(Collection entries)
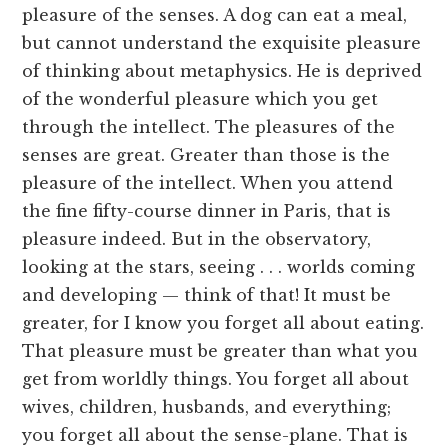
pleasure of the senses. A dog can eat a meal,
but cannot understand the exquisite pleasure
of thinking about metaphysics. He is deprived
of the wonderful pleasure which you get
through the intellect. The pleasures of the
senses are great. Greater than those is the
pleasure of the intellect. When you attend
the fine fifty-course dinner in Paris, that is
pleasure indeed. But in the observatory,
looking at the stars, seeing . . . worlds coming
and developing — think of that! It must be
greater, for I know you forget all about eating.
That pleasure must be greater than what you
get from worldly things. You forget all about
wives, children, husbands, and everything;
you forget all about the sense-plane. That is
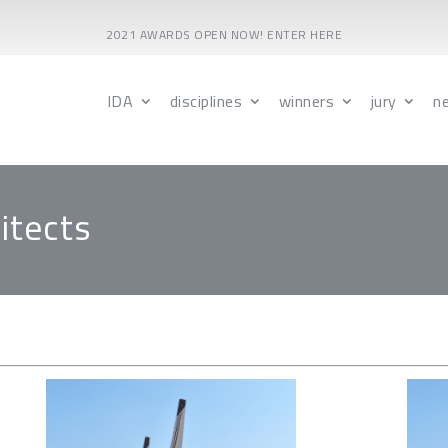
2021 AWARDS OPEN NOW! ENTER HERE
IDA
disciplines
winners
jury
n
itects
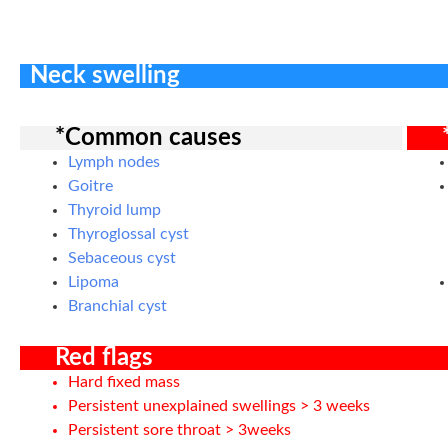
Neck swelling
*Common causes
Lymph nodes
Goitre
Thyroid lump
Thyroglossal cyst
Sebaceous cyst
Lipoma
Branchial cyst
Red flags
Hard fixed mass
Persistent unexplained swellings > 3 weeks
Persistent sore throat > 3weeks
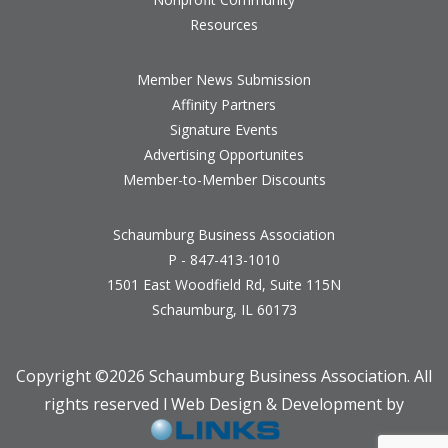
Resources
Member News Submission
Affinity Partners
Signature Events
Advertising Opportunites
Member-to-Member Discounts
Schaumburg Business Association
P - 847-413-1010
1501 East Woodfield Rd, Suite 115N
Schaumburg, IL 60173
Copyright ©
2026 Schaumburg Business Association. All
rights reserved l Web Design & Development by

:: Problem requirements ::
What you return must match the data above exactly, with no images included.

:: Answer below ::
pleasure of the senses. A dog can eat a meal,
but cannot understand the exquisite pleasure
of thinking about metaphysics. He is deprived
of the wonderful pleasure which you get
through the intellect. The pleasures of the
senses are great. Greater than those is the
pleasure of the intellect. When you attend
the fine fifty-course dinner in Paris, that is
pleasure indeed. But in the observatory,
looking at the stars, seeing . . . worlds coming
and developing — think of that! It must be
greater, for I know you forget all about eating.
That pleasure must be greater than what you
get from worldly things. You forget all about
wives, children, husbands, and everything;
you forget all about the sense-plane. That is
2021 AWARDS OPEN NOW! ENTER HERE
IDA
disciplines
winners
jury
n
itects
Neck swelling
*Common causes
Lymph nodes
Goitre
Thyroid lump
Thyroglossal cyst
Sebaceous cyst
Lipoma
Branchial cyst
Red flags
Hard fixed mass
Persistent unexplained swellings > 3 weeks
Persistent sore throat > 3weeks
Resources
Member News Submission
Affinity Partners
Signature Events
Advertising Opportunites
Member-to-Member Discounts
Schaumburg Business Association
P - 847-413-1010
1501 East Woodfield Rd, Suite 115N
Schaumburg, IL 60173
Copyright ©
2026 Schaumburg Business Association. All
rights reserved l Web Design & Development by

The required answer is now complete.